Major layoffs hit Coca-Cola workers amid plant shutdowns

Coca Cola Glowing Sign ©Image Credit: Unsplash / Jonathan Gong
Coca Cola Glowing Sign ©Image Credit: Unsplash / Jonathan Gong

Coca-Cola is closing five production and distribution sites across the U.S., a move that will leave nearly 900 workers without jobs and mark one of the company’s largest waves of domestic layoffs in recent memory.

The closures span California, Florida, and Massachusetts, impacting everything from long-running bottling facilities to regional distribution hubs. In each case, the company says it’s part of a broader shift: streamlining operations, leaning into automation, and outsourcing parts of its supply chain to external bottlers.

But the real cost is human.

In American Canyon, California, 135 jobs vanished when a massive 350,000-square-foot facility shut down at the end of June. A similar story is playing out in Salinas, where 81 more will be out of work by August. Florida already saw its Dunedin plant go dark in May—200 employees affected there.
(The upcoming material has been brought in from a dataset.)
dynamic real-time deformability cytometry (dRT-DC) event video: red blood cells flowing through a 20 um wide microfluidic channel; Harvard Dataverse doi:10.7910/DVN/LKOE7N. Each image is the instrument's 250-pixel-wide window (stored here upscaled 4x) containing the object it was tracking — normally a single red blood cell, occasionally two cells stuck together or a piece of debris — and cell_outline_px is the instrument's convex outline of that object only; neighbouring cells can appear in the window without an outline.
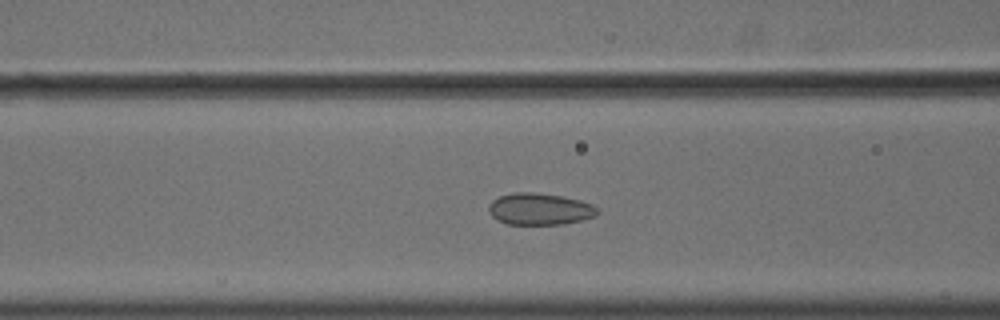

And earlier this year, Modesto lost a bottling center, along with 101 jobs. The biggest hit may still be coming: in Northampton, Massachusetts, 319 positions hang in limbo as the plant there inches closer to a long-delayed closure.
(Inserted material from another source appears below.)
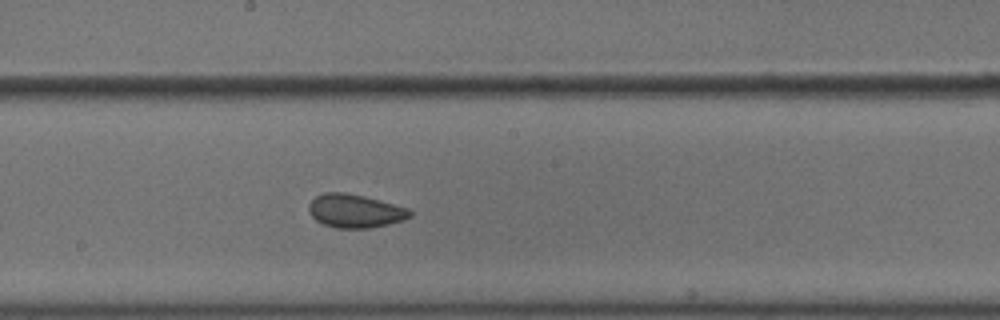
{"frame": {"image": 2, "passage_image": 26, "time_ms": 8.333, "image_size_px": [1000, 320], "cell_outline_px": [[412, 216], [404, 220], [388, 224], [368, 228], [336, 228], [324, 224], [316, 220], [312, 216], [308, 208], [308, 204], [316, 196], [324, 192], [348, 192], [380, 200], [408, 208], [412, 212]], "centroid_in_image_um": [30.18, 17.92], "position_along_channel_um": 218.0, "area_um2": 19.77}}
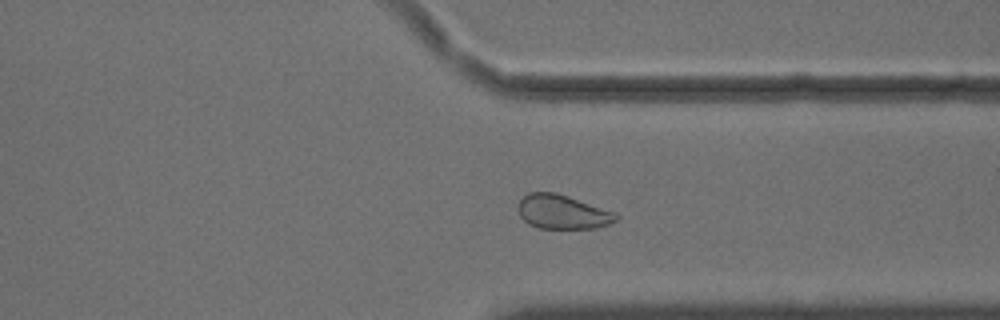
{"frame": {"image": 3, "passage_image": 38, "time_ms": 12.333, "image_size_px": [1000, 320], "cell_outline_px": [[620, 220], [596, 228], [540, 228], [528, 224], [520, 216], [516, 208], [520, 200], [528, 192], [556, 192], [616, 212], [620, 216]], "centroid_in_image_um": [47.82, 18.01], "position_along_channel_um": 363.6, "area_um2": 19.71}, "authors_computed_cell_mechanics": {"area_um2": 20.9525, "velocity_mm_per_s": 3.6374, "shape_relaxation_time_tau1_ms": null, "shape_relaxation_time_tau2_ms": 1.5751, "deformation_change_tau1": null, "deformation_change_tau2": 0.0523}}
Altogether, the toll is close to 900 jobs.

Coca-Cola isn’t in financial trouble. Sales are up. Pricing strategies are working. Even Costco is switching over to Coke products in its food courts. But that’s part of what makes this moment harder to digest: the layoffs aren’t a response to collapsing revenue. They’re about efficiency. Cutting complexity. Doing more with less.

Automation plays a role, as always. So do tariffs—particularly on aluminum, which has pushed up the cost of cans. These aren’t short-term fluctuations, either. The underlying message from Coke is clear: the structure of the business is changing, and facilities that don’t fit the model are being phased out, even if they’ve been running for decades.

Some workers will get severance packages. Others are being offered job placement help. But for many, it’s the end of a long chapter—one that brought steady paychecks and local employment to towns that are now being asked to move on.

Coca-Cola operates more than 950 facilities globally, so these five closures may seem like a footnote on a spreadsheet. But for the people packing up lockers and walking out of gates for the last time, it’s not about scale. It’s about what comes next.